Il n'est d'ailleurs pas nécessaire de le savoir, parce que être toujours attentif à cette présence de Dieu en nous pourrait être une forme subtile et dangereuse d'égocentrisme : ce n'est pas lui que nous contemplerions, mais ce serait nous-même.
Et a,lors, cette vie nouvelle se réalise dans l'union au Christ qui est devenu homme, nous le savons, pour que l'homme puisse devenir Dieu. Et comme le Père Abbé Général nous le dit : le Christ est caché en nous et au milieu de nous. C'est le Dieu présent et pourtant caché. C'est la réalité première, mes frères, Dieu dans la personne du Christ est au milieu de nous et avec nous.
Il est caché, non pas pour se dérober à nous, mais parce que nos yeux sont aveuglés, nos yeux sont couverts par une croûte qu'est l'égocentrisme. Nous souffrons d'une cataracte d'ordre spirituel. Et cet égocentrisme fait en sorte que nos yeux ne sont pas tournés vers Dieu, mais qu'ils sont tournés vers nous.
Oui, tout cela c'est extrêmement complexe et nous savons qu'il n'est pas facile de détourner ce regard de soi pour le tourner vers Dieu. Et pourtant, nous devons nous laisser soigner par notre Christ qui, petit à petit enlève cette croûte. Si bien que nous pouvons le voir, le reconnaître en lui-même et dans les autres, dans le frère.
Et nos yeux, alors, retrouvent leur fonction première qui est d'admirer la beauté de Dieu, la beauté du Christ dans sa création et surtout dans nos frères. C'est tout le cheminement, c'est tout l'épanouissement, lent mais progressif, de la vie contemplative, de la vie di vine en nous. C'est le commencement de la vie éternelle.
Car dès que nous sommes libérés de ce pondus cardis, de ce poids, de cette masse que fait peser sur nous la chair corrompue, à ce moment-là, nous pouvons en toute liberté contempler la beauté de Dieu partout où elle se trouve.
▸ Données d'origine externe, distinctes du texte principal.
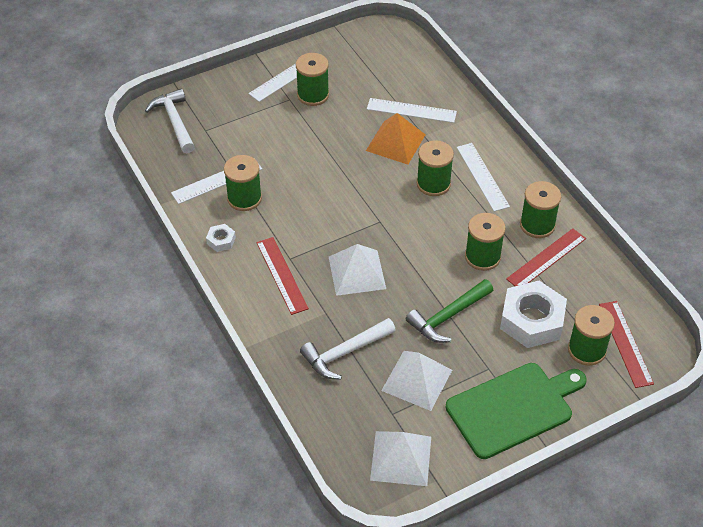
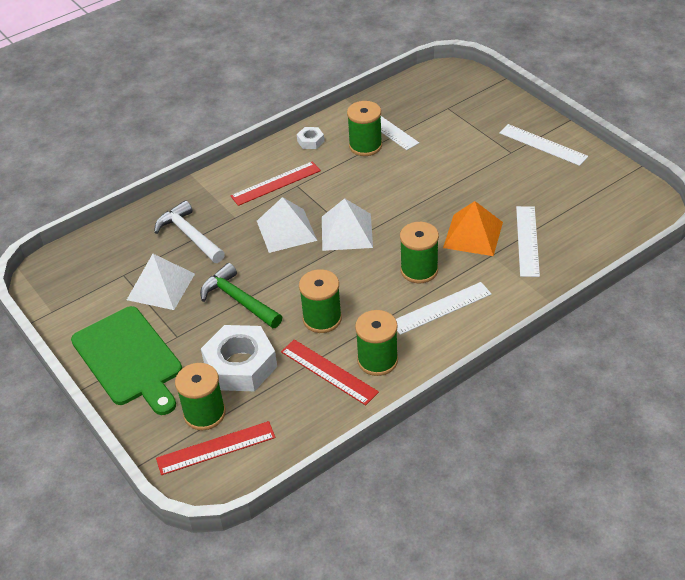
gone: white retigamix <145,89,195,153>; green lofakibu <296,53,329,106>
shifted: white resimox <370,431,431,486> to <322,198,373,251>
Et c'est cela la vie éternelle.
La vie éternelle, comme les tous premiers moines le disaient, elle ne se situe pas dans l'amour, mais elle se situe dans la connaissance, l'amour étant un ascenseur qui nous permet de toujours mieux connaître.
Mais ce n'est pas là, vous vous en doutez bien, une connaissance d'ordre intellectuel ou cérébral. C'est une connaissance d'union, une sorte de mariage spirituel où on ne fait plus qu'un avec Dieu.
Et à la limite, lorsque cette union arrive à sa perfection, il n'est plus possible d'établir une distinction nette entre connaissance et amour. C'est une seule et même réalité.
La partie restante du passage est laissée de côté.